Partner 3: SUA - Sokoine University of Agriculture (Morogoro, Tanzania)

The Sokoine University of Agriculture (SUA) has four campuses and is located in Morogoro town. SUA endeavors to answer the needs and solve the problems of Tanzania’s agriculture and nutrition, manage natural resources on a sustainable manner, and to contribute to improved production and living standards of the people. SUA is well endowed with 450 highly trained academic staff. It also has agricultural/natural resources management officers in agricultural, natural resource and environment management sciences as well as in socio-economic and human studies. Other persons include a body of about 700 postgraduate and 3000 undergraduate students. The University holds Memoranda of Understanding with ZALF. A number of ongoing research projects are connected to partners of Trans-SEC. SUA has played a key role in the development of the Agricultural Sector Development Programme (ASDP) of Tanzania. SUA is also expected to join hands with other actors in contributing to the Tanzania Government poverty reduction efforts. That is designed to contribute to the national level goal of reducing poverty for improved people’s livelihoods within the framework of MKUKUTA, Vision 2025 and MDGs. SUA will participate with the department of nutrition and of agricultural economics.

Key references:
Mbilinyi, B.P., Tumbo, S.D., Mahoo, H.F., Mkiramwinyi, F.O. 2007. GIS-Based Decision Support System for Identifying Potential Sites for Rainwater Harvesting. Physics and Chemistry of the Earth 32: 1074-1081.
Shahada, F., Kimera, S., Mlangwa, J., Mbaga S., Laswai, G., Kadohira, M. 2005. A review of the performance and prospects of animal health information system in Tanzania. J. Veterinary Epidemiology 9(20) 89-96.
Sikira, A.N., Mwageni, E.A. 2010. Women Empowerment and Gender Based Violence: A Decision Making Perspective in Serengeti District, Tanzania . Local Government Development Journal 1(2): 115-133.
Silayo, V.C.K., Laswai, H.S., Ballegu, W.R.W., Mpagalile, J.J., Kulwa, K., Yuda, B. 2008. Adaption of the traditional coffee pulping machine to soybean dehulling. Tanzania Journal of Agricultural Sciences 9(1): 83-90


Partner 4: FAO - Food and Agriculture Organization (Rome, Italy)

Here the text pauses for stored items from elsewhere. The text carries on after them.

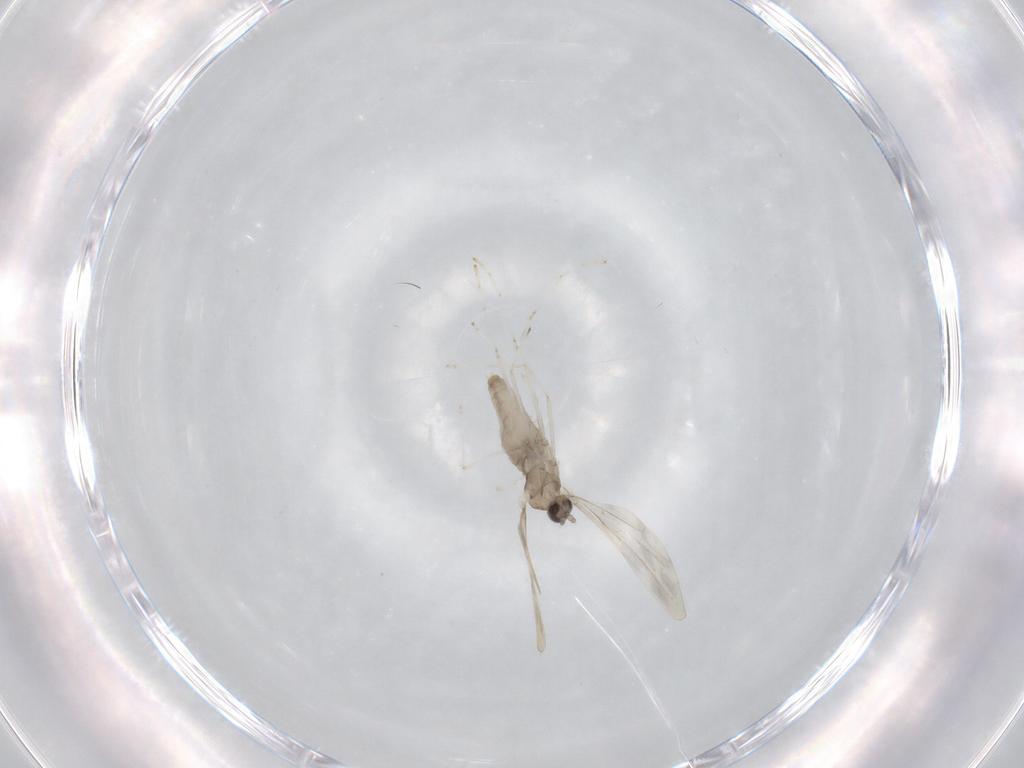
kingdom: Animalia
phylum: Arthropoda
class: Insecta
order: Diptera
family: Cecidomyiidae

Ellen Muehlhoff as senior officer works in the nutrition education & consumer awareness group of the FAO; Nutrition and Consumer Protection Division. She actively supports Scale-N and the function of the FAO is to give advice with regard to the project processes and setting.


Partner 5: MFS - Ministry of Agriculture, Food and Cooperatives (Dar es Salaam, Tanzania)

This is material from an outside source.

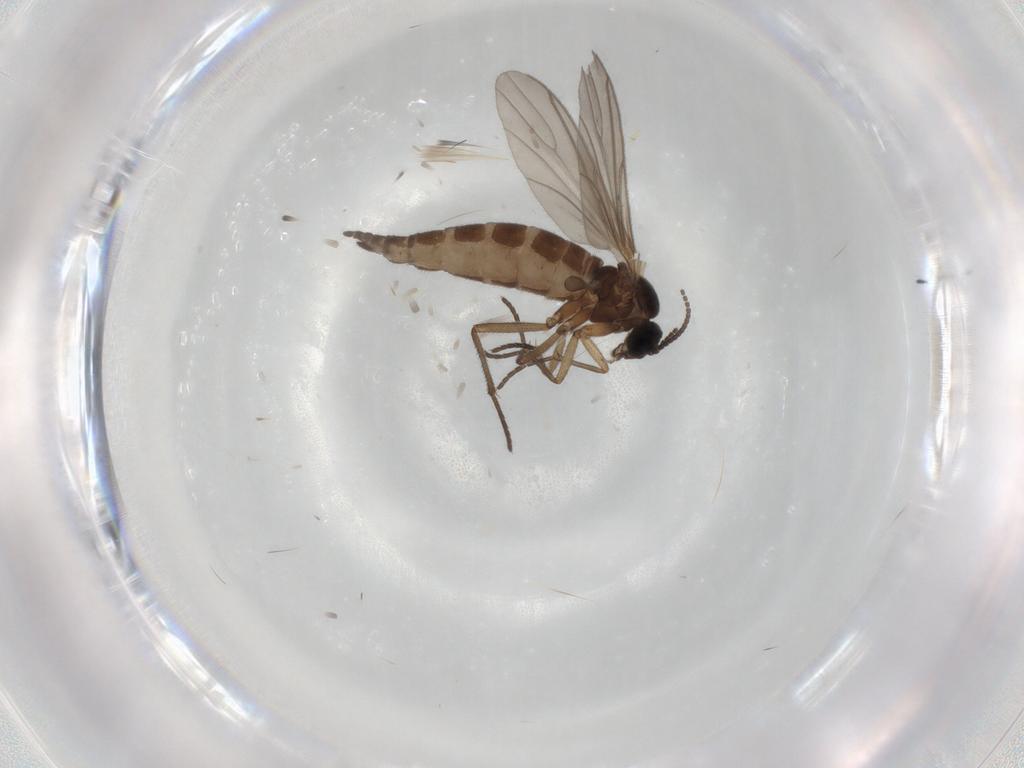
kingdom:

The Ministry supports and accompanies actively the Scale-N as well as links up the work at national level as well as with the German Ministry. The Ministry takes care of up-scaling processes of results to policy programs and recommendations and networks with the FAO. Furthermore, the results will be disseminated as well as the collaboration with MVIWATA (Tanzanian national farmer association) and other associations will be reinforeced.